Yes, Virginia, There Still are Snow Days

A take on what the city’s snowstorm means for school children

| 17 Dec 2020 | 03:38

Dear Editor:

I am 8 years old.

Some of my little friends say there are no more snow days.

Papa says, “If you see it in Straus News it’s so.”

Please tell me the truth; are there still snow days?

Virginia O’Hanlon.

115 West Ninety-Fifth Street.

Virginia, your little friends are wrong. They have been affected by the negativism of a negative age. They do not believe except when they all believe the same thing. They think that nothing can be which is not reducible to a standardized test to measure and compare. But not everything that counts can be counted and not everything that can be counted counts. This is difficult for our city leaders to get their little minds around. All minds, Virginia, whether they be adults’ or children’s, are little, as compared with the boundless world about us, as measured by the intelligence capable of grasping the whole of truth and knowledge.

Yes, Virginia, there are still snow days. Not this week in New York City, alas! But others this week have seen how dreary would be the world if there were no Snow days anywhere. It would be as dreary as if there were no Virginia. There would be no childlike faith then, no poetry, nor runs down the hill in Riverside Park. We should have no enjoyment, and the eternal light with which childhood fills the world would be extinguished.

No more snow days! You might as well not have the Disney channel or cell phones! Take heart, Virginia. Not all adults are as Scrooge-like as New York’s Mayor, who took away what would have been your snow day and insisted on Zoom classes.

In Jefferson County, West Virginia the school superintendent still sees the world through children’s eyes. “For generations, families have greeted the first snow day of the year with joy,” Bondy Shay Gibson wrote to parents and students. “It is a time of renewed wonder at all the beautiful things that each season holds. A reminder of how fleeting a childhood can be ... For all these reasons Jefferson county schools will be completely closed tomorrow, Dec 16, in honor of the first snow day of the year.” Gibson said the kids could get back to the serious business of growing up on Thursday.

You know, Virginia, there are also adults who know the world can not stay the same, yet we must also protect our special times for family and childhood. Schools were closed in Westland, Michigan for a day this week, not because of snow but because Gmail and all the other Google services crashed. You probably noticed? “This is the new snow day,” Jenny Johnson declared from the Wayne-Westland Community Schools.

No snow days? Thank God, they continue. A thousand years from now, Virginia, nay, ten times ten thousand years from now, Snow days will continue to make glad the heart of childhood. Next year, Virginia, your parents get to vote for a new Mayor who, perhaps, will have a different view on snow days.

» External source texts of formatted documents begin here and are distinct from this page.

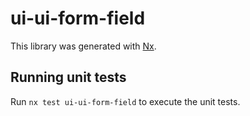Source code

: # ui-ui-form-field

This library was generated with [Nx](https://nx.dev).

## Running unit tests

Run `nx test ui-ui-form-field` to execute the unit tests.
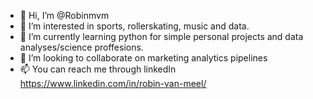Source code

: - 👋 Hi, I’m @Robinmvm
- 👀 I’m interested in sports, rollerskating, music and data.
- 🌱 I’m currently learning python for simple personal projects and data analyses/science proffesions.
- 💞️ I’m looking to collaborate on marketing analytics pipelines
- 📫 You can reach me through linkedIn https://www.linkedin.com/in/robin-van-meel/

<!---
Robinmvm/Robinmvm is a ✨ special ✨ repository because its `README.md` (this file) appears on your GitHub profile.
You can click the Preview link to take a look at your changes.
--->
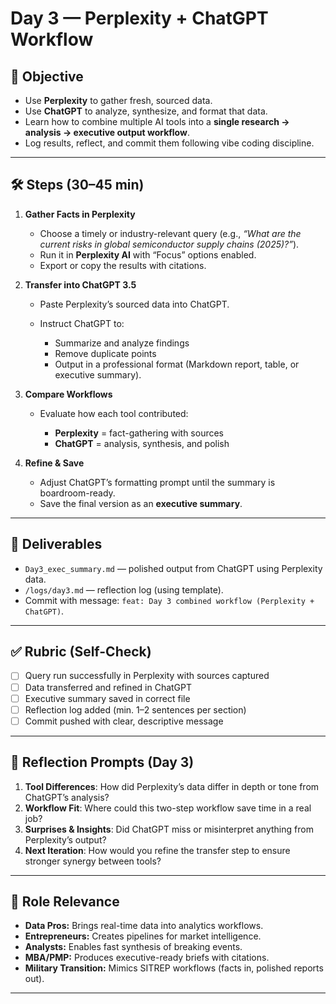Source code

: # Day 3 — Perplexity + ChatGPT Workflow

## 📌 Objective

* Use **Perplexity** to gather fresh, sourced data.
* Use **ChatGPT** to analyze, synthesize, and format that data.
* Learn how to combine multiple AI tools into a **single research → analysis → executive output workflow**.
* Log results, reflect, and commit them following vibe coding discipline.

---

## 🛠 Steps (30–45 min)

1. **Gather Facts in Perplexity**

   * Choose a timely or industry-relevant query (e.g., *“What are the current risks in global semiconductor supply chains (2025)?”*).
   * Run it in **Perplexity AI** with “Focus” options enabled.
   * Export or copy the results with citations.

2. **Transfer into ChatGPT 3.5**

   * Paste Perplexity’s sourced data into ChatGPT.
   * Instruct ChatGPT to:

     * Summarize and analyze findings
     * Remove duplicate points
     * Output in a professional format (Markdown report, table, or executive summary).

3. **Compare Workflows**

   * Evaluate how each tool contributed:

     * **Perplexity** = fact-gathering with sources
     * **ChatGPT** = analysis, synthesis, and polish

4. **Refine & Save**

   * Adjust ChatGPT’s formatting prompt until the summary is boardroom-ready.
   * Save the final version as an **executive summary**.

---

## 📂 Deliverables

* `Day3_exec_summary.md` — polished output from ChatGPT using Perplexity data.
* `/logs/day3.md` — reflection log (using template).
* Commit with message: `feat: Day 3 combined workflow (Perplexity + ChatGPT)`.

---

## ✅ Rubric (Self-Check)

* [ ] Query run successfully in Perplexity with sources captured
* [ ] Data transferred and refined in ChatGPT
* [ ] Executive summary saved in correct file
* [ ] Reflection log added (min. 1–2 sentences per section)
* [ ] Commit pushed with clear, descriptive message

---

## 📝 Reflection Prompts (Day 3)

1. **Tool Differences**: How did Perplexity’s data differ in depth or tone from ChatGPT’s analysis?
2. **Workflow Fit**: Where could this two-step workflow save time in a real job?
3. **Surprises & Insights**: Did ChatGPT miss or misinterpret anything from Perplexity’s output?
4. **Next Iteration**: How would you refine the transfer step to ensure stronger synergy between tools?

---

## 🎯 Role Relevance

* **Data Pros:** Brings real-time data into analytics workflows.
* **Entrepreneurs:** Creates pipelines for market intelligence.
* **Analysts:** Enables fast synthesis of breaking events.
* **MBA/PMP:** Produces executive-ready briefs with citations.
* **Military Transition:** Mimics SITREP workflows (facts in, polished reports out).

---


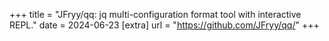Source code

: +++
title = "JFryy/qq: jq multi-configuration format tool with interactive REPL."
date = 2024-06-23
[extra]
url = "https://github.com/JFryy/qq/"
+++
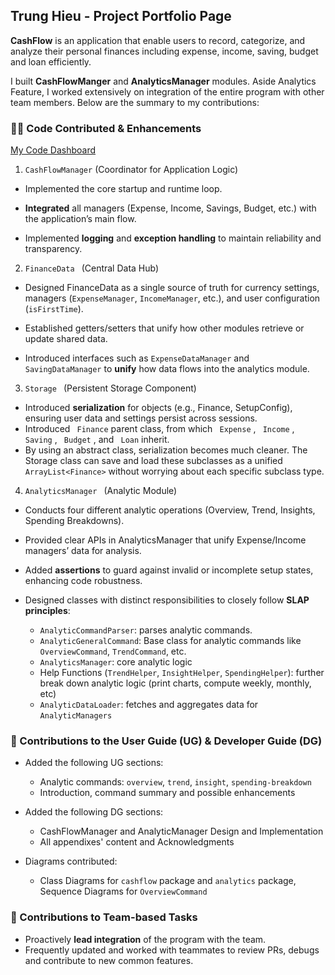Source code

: ## Trung Hieu - Project Portfolio Page

**CashFlow** is an application that enable users to record, categorize, and analyze their personal finances including expense, income, saving, budget and loan efficiently.

I built **CashFlowManger** and **AnalyticsManager** modules. Aside Analytics Feature, I worked extensively on integration of the entire program with other team members. Below are the summary to my contributions:

### 🧑‍💻 Code Contributed & Enhancements 
[My Code Dashboard](https://nus-cs2113-ay2425s2.github.io/tp-dashboard/?search=Hieu&sort=groupTitle&sortWithin=title&timeframe=commit&mergegroup=&groupSelect=groupByRepos&breakdown=true&checkedFileTypes=functional-code~docs~test-code~other&since=2025-02-21)

1. `CashFlowManager` (Coordinator for Application Logic)

- Implemented the core startup and runtime loop.

- **Integrated** all managers (Expense, Income, Savings, Budget, etc.) with the application’s main flow.

- Implemented **logging** and **exception handling** to maintain reliability and transparency.

2. `FinanceData ` (Central Data Hub)

- Designed FinanceData as a single source of truth for currency settings, managers (`ExpenseManager`, `IncomeManager`, etc.), and user configuration (`isFirstTime`).

- Established getters/setters that unify how other modules retrieve or update shared data.
- Introduced interfaces such as `ExpenseDataManager` and `SavingDataManager` to **unify** how data flows into the analytics module.
3.  `Storage ` (Persistent Storage Component)

- Introduced **serialization** for objects (e.g., Finance, SetupConfig), ensuring user data and settings persist across sessions.
- Introduced ` Finance`  parent class, from which ` Expense` , ` Income` , ` Saving` , ` Budget` , and ` Loan`  inherit. 
- By using an abstract class, serialization becomes much cleaner. The Storage class can save and load these subclasses as a unified ` ArrayList<Finance> ` without worrying about each specific subclass type.
4.  `AnalyticsManager ` (Analytic Module)

- Conducts four different analytic operations (Overview, Trend, Insights, Spending Breakdowns).

- Provided clear APIs in AnalyticsManager that unify Expense/Income managers’ data for analysis.
- Added **assertions** to guard against invalid or incomplete setup states, enhancing code robustness.
- Designed classes with distinct responsibilities to closely follow **SLAP principles**:
  - `AnalyticCommandParser`: parses analytic commands.
  - `AnalyticGeneralCommand`: Base class for analytic commands like `OverviewCommand`, `TrendCommand`, etc.
  - `AnalyticsManager`: core analytic logic 
  - Help Functions (`TrendHelper`, `InsightHelper`, `SpendingHelper`): further break down analytic logic (print charts, compute weekly, monthly, etc)
  - `AnalyticDataLoader`: fetches and aggregates data for `AnalyticManagers`

### 📘 Contributions to the User Guide (UG) & Developer Guide (DG)

- Added the following UG sections:
    - Analytic commands: `overview`, `trend`, `insight`, `spending-breakdown`
    - Introduction, command summary and possible enhancements

- Added the following DG sections:
    - CashFlowManager and AnalyticManager Design and Implementation
    - All appendixes' content and Acknowledgments
- Diagrams contributed:
    - Class Diagrams for `cashflow` package and `analytics` package, Sequence Diagrams for `OverviewCommand`

### 👥 Contributions to Team-based Tasks
 - Proactively **lead integration** of the program with the team. 
 - Frequently updated and worked with teammates to review PRs, debugs and contribute to new common features.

Oh, by the way, Virginia. Did you have a great-grandmother or some other relative who wrote to The Sun in 1897 to ask if there really was a Santa Claus? An editor there named Francis Pharcellus Church was assigned to write back. I think he always wondered whether he had convinced that earlier Virginia that, yes, there is a Santa Claus. I wonder if maybe your parents know?

- Mike Oreskes on behalf of every kid sitting inside today.